The Coen brothers get serious about their serious new film, "No Country for Old Men."
Joel and Ethan Coen are in almost constant motion. Three days after completing photography in New York City on their upcoming spy comedy "Burn After Reading," in the lull before beginning preproduction on their spring feature "A Serious Man," they were in Los Angeles to discuss "No Country for Old Men," their working methods and the importance of movie stars' haircuts.
Q Critics are saying this is the best movie of the year, the best movie you've ever made, but it's extremely violent.
JC We don't agree with any of that. (Laughs.) Violence is an important element in many of the books [Cormac McCarthy] writes, and it seems to us completely misguided to try to soften that in the adaptation. It became just a directorial problem to figure out how to do it, what to show, how much to show, to find a reasonable, appropriate approach to it.
Q This is the least mannered of the films you have made. Was that dictated by the source material, or did you make a conscious decision?

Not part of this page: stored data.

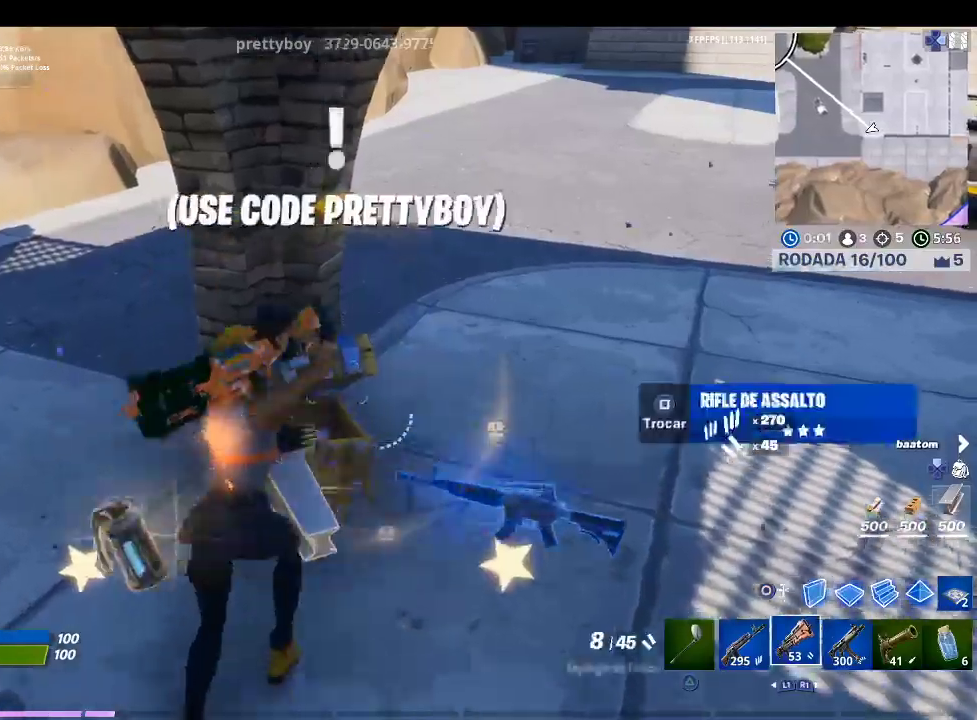
{"buttons": ["L1"], "left_stick": "up", "right_stick": "center", "events": [[200, "right_stick", "up-right"], [300, "right_stick", "center"], [467, "L1", "down"]]}
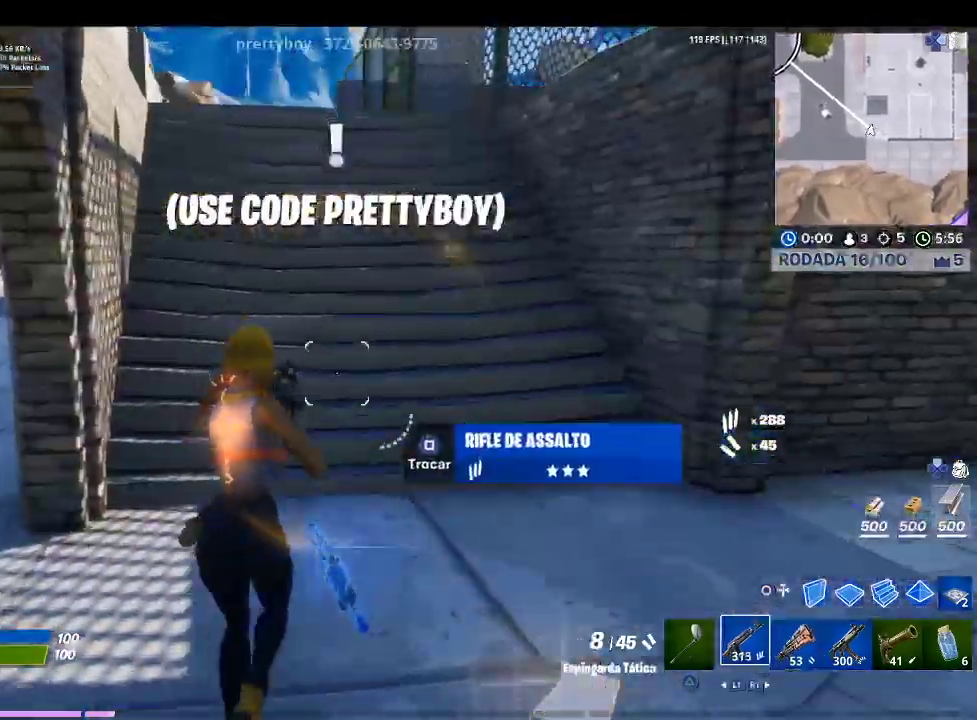
{"buttons": [], "left_stick": "up", "right_stick": "center", "events": [[67, "L1", "up"], [167, "right_stick", "up"], [333, "right_stick", "center"]]}
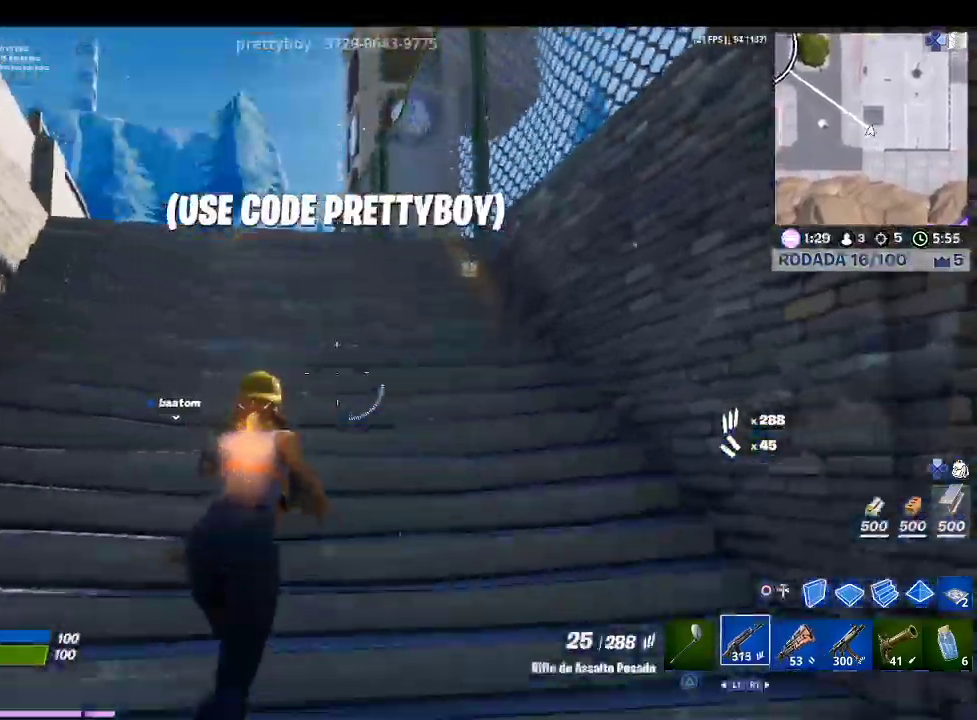
{"buttons": ["CROSS"], "left_stick": "up", "right_stick": "center", "events": [[33, "CROSS", "down"]]}
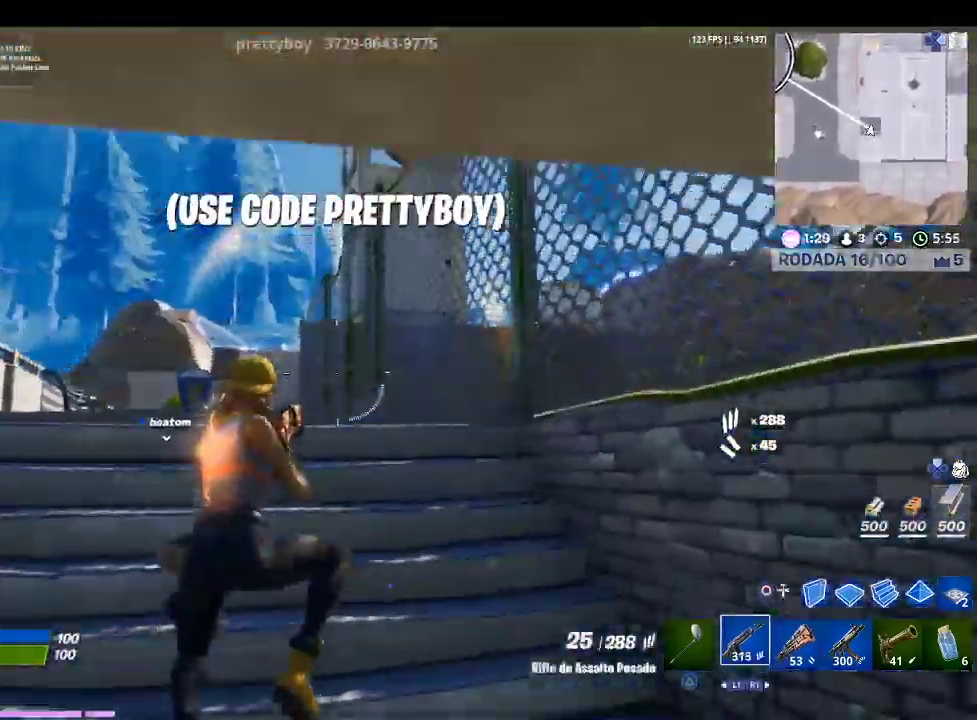
{"buttons": ["CROSS"], "left_stick": "up-left", "right_stick": "center", "events": [[233, "right_stick", "right"], [367, "right_stick", "center"], [467, "left_stick", "up-left"]]}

EC To knock it off? No. We never make those overall abstract decisions or calculations. It was an adaptation of the book. We liked the story so we tried to serve the story. You try to treat it the way it feels to you how it wants to be treated.
JC This was not a story about buffoons, so they weren't treated that way or portrayed that way.
Q This is your first adaptation, and you're working with a book by a well respected author. What challenges did that present?
JC The initial challenge was what to do in those alternating chapters in the book. You get monologues from the sheriff essentially unrelated to the story. We didn't want to eliminate it entirely.
EC Cormac visited the set a couple of times, living as it happened not far from where we were shooting a lot of the movie in New Mexico. They were social visits, not working visits.
JC He's seen the film. He didn't complain.
Q It's being categorized as a crime drama but it doesn't build to a tidy resolution.
JC That's very much a reflection of the way the book works. It had to be modified from the book in service of the drama, but those particular things didn't bother us. That was part of the reason we thought the novel was interesting and interesting to adapt into a movie. It's a crime story, but it doesn't resolve itself like a conventional crime story. We're aware when we're making a movie that we might not be making a movie for everybody. But we're convinced we're making it for enough people who can see it as an interesting thing that we don't worry about it.
Q Do you think of this as a crime movie or one with something more philosophical to say?
EC The fact that it was both was appealing.
JC It's a big soup. You can't parse the soup.